Here's to some very safe, incident free, riding in both our futures.


----------



## tron (Jul 18, 2004)

*This is crazy*

I ride on Kings Mountain Road all the time with no incident. I will keep an eye out for a vehicle matching that description, anyone driving on that road probably lives around there.


----------



## Squidward (Dec 18, 2005)

I'm no expert, but, I believe that is considered assault with a deadly weapon as you could have been killed by that idiot.


----------



## junglejesus (Nov 20, 2005)

I hope that someone can possiably get a plate number on this guy. the CHP said they would investigate any leads and I will go out of my way to id this guy. thanks guys.


----------



## Creed (Apr 3, 2003)

*consequences*

That sucks that that happened and I would probably have done what Rensho said, but I think this guy (and people like him) partially behave the way they do is because there is normally no consequences for their actions, like other types of road rage, nobody would normally behave like that, but you put a cage around them and it's suddenly ok to act like a complete jackarse. 

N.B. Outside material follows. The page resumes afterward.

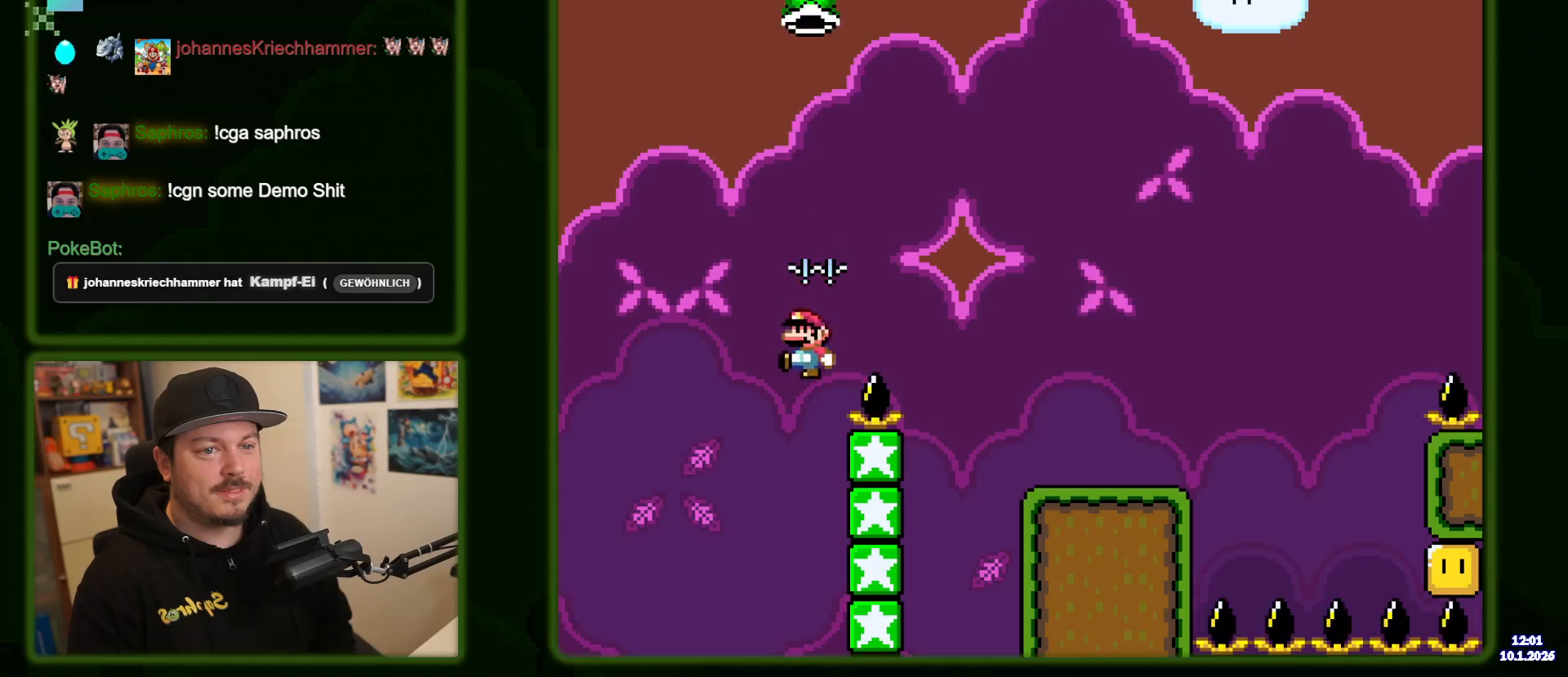
{"buttons": ["B", "Y", "DPAD_RIGHT"], "events": [[17, "DPAD_UP", "up"], [183, "DPAD_RIGHT", "down"]]}
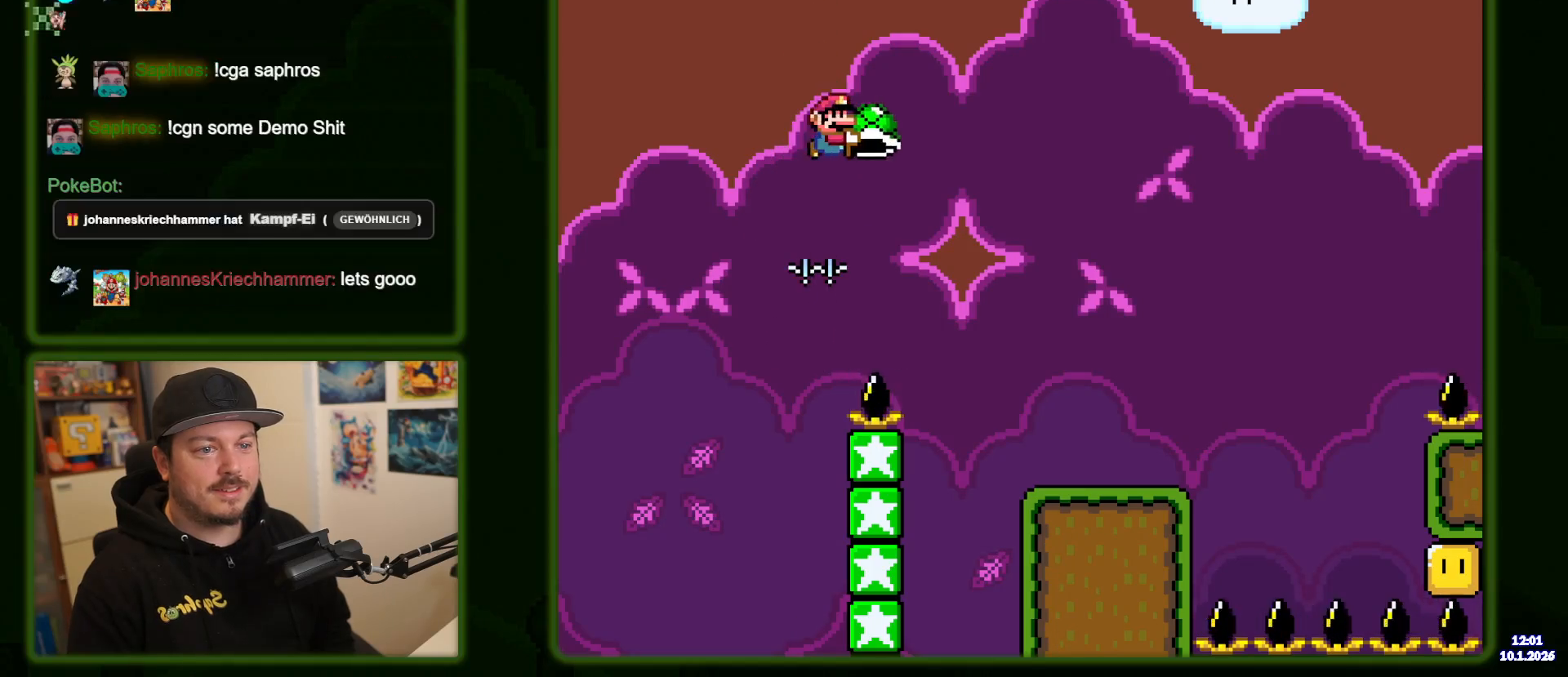
{"buttons": ["B", "Y"], "events": [[33, "DPAD_RIGHT", "up"], [183, "DPAD_RIGHT", "down"], [383, "DPAD_RIGHT", "up"]]}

And I hope you have better luck with the CHP then I've had with the SC Sherriff, on 2 different occasions we've been aggressively run off the road, both times we've had witnesses (other cyclist) both times we had license plates and descriptions and after a couple of calls they reluctantly agreed to take it down, and nothing ever came of it (they said nothing ever comes of it). Good luck, I hope you find this guy and Johnny Law has his way with him


----------



## GiantX2 (Feb 14, 2006)

Creed- where are you riding in SC County that you would have to call the Sheriff? Sheriff do not normaly handle anything with the road, and from my experience, they dont care if it is a crime as long is it was commited on a road, then it is CHP's. If you have problems in the future, ask for CHP to come out or ask for the Sheriff supervisor. If you have good ID info, they would be crazy to not want to follow up. 

Junglejesus- glad to hear everything turned out Ok. That is one of my biggest fears, that I tell some one they are number one, and they return. Not like we have much protection around us, and to have to deal with them in riding shoes, not a great situation.

Not to jack your thread, but I figured this was as good a time as any to chime in and say hello. I have been watching the threads for a while, but this was finally a topic I needed to respond to.


----------



## Creed (Apr 3, 2003)

*live oak*

It was in Live Oak, You'd think they'd just tell us we were barkin up the wrong tree and not to bother them, oh well


----------



## junglejesus (Nov 20, 2005)

the sheriffs are responsiable for anything out of a corporated area. they can respond too road cases as well as traveling hells angels meth labs.


----------



## GiantX2 (Feb 14, 2006)

junglejesus, you would not be entirely correct. The Sheriff can respond to traffic but they are not responsible for it. the CHP handles traffic issues in unincorporated areas, unless there is some form of agreement between the agencies. The Sheriff can respond to anything outside of a corporated area (or city), but when it comes to an unincorporated area, the sheriff will generaly handle crimes and the CHP will handle traffic. Though these are considered crimes, they also deal with traffic, and from what I have seen, the Sheriff do not care to handle traffic related issues. That is not a knock on them, it is just my experience.


----------